EmployeeBefore you can match assignments to your employees, you have to identify when an employee isn’t a good match. Luckily, it’s fairly easy to spot. Here are three indicators that reveal an employee isn’t up to a specific task:

  • He is reluctant to seek help. It’s an especially clear sign if he refuses help when offered.
  • His task takes significantly longer to complete than anticipated.
  • Large amounts of internal resources (far beyond what was budgeted) are required to help him complete the project.

Other factors may come into play, of course, but these three are very common and often readily apparent. Think about it this way: You wouldn’t hand your car keys to an untrained 12-year-old driver, would you?

Of course not — that’s dangerous!

For the same reason — but for your business’s well-being — you shouldn’t hand an assignment to an employee who isn’t equipped with the appropriate skills. If you let someone handle an important project without the necessary skill set, it could have huge ramifications for your business. Here are three key techniques for assigning projects in your company:

  • Have a good feel for your employees’ strengths and interests. As often as you can, assign your employees projects based around their passions. If an employee is naturally interested in a project, she’ll likely put more effort into the project, which will be reflected in the final result.
  • Ask for self-evaluations. After a project is complete, ask your employees to self-evaluate their work, and tailor future assignments around this information. Reviewing each employee’s past work is another way to confirm the feedback.
  • Implement a strong onboarding program. Gauging your new employees’ talents and interests as part of this forum is essential. Training new staff up front can alleviate potential headaches down the road.

Seek Outside Help

Simply implementing these strategies doesn’t guarantee success. Sometimes, you just don’t have the manpower necessary for certain tasks. If you’ve determined that no one on your team is capable of handling a project, it might be time to consider seeking outside help. Take these steps to find third-party support that fits your needs and culture:

  1. Understand and articulate your needs. This makes searching for a company easier, and ultimately, it will lead to better results. When an outside company knows exactly what you want, it will be better equipped to deliver. Clearly identify the project’s core goals and how the company can fulfill those.
  2. Research. Always check out the background of the person or group you want to hire before you make any binding agreements. Doing this will ensure that your choice has the expertise and experience needed to complete the project at hand.

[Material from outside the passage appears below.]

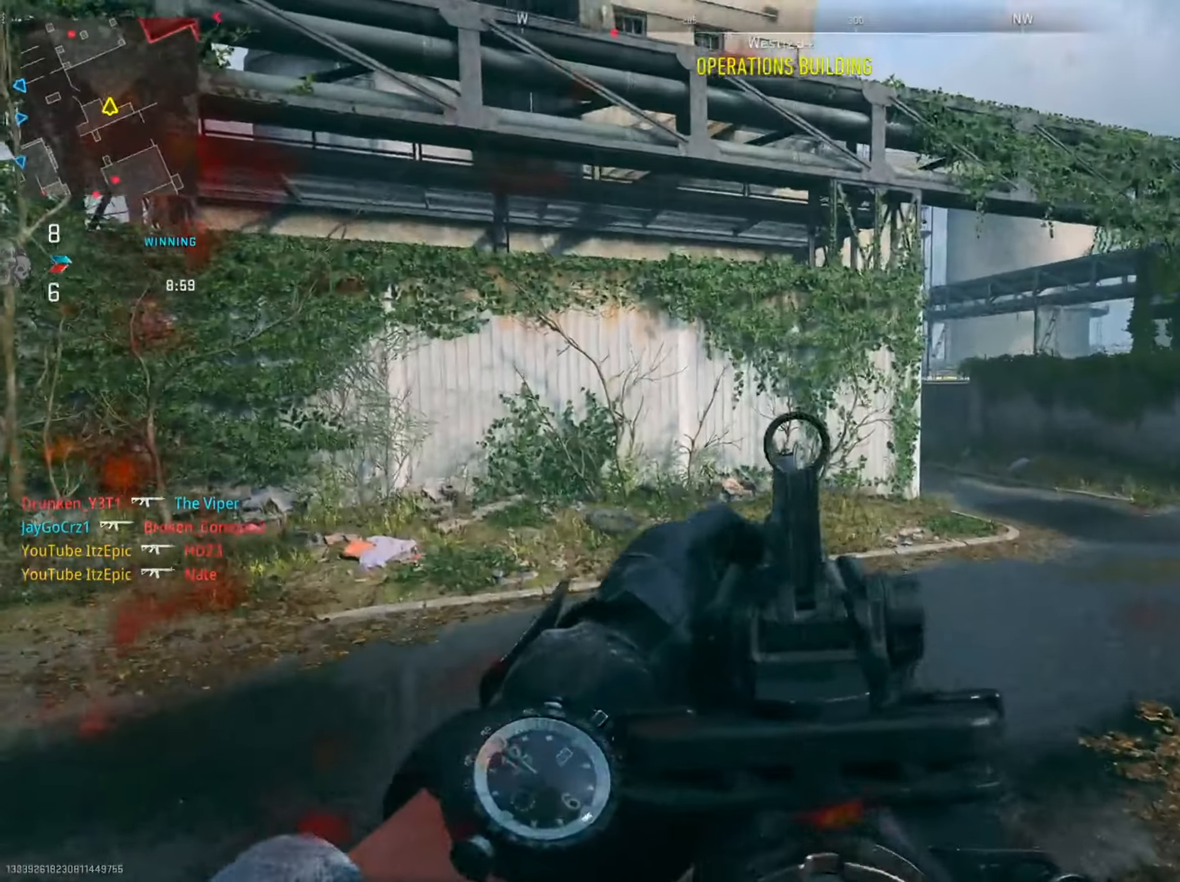
{"buttons": [], "left_stick": "up", "right_stick": "center", "events": [[16, "left_stick", "up"], [33, "right_stick", "left"], [266, "right_stick", "right"], [316, "left_stick", "up-right"], [433, "left_stick", "up"], [483, "right_stick", "center"]]}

Be sure to elicit feedback from the consultant’s previous clients as well.
  3. Ask questions. Don’t be afraid to ask about the firm’s proposed approach to the project. The work this consultant will perform could drastically affect your business’s health, so you have the right to ask detailed questions.

Running a successful small business means fiercely protecting your firm’s manpower and financial resources. Wasting any of these can be detrimental (and even fatal) to your organization. Properly assigning work to your employees is one way to skillfully execute leadership. But identifying those who struggle with certain tasks and seeking outside assistance to properly complete the job is a safeguard against diminished productivity, employee frustration, and wasted resources.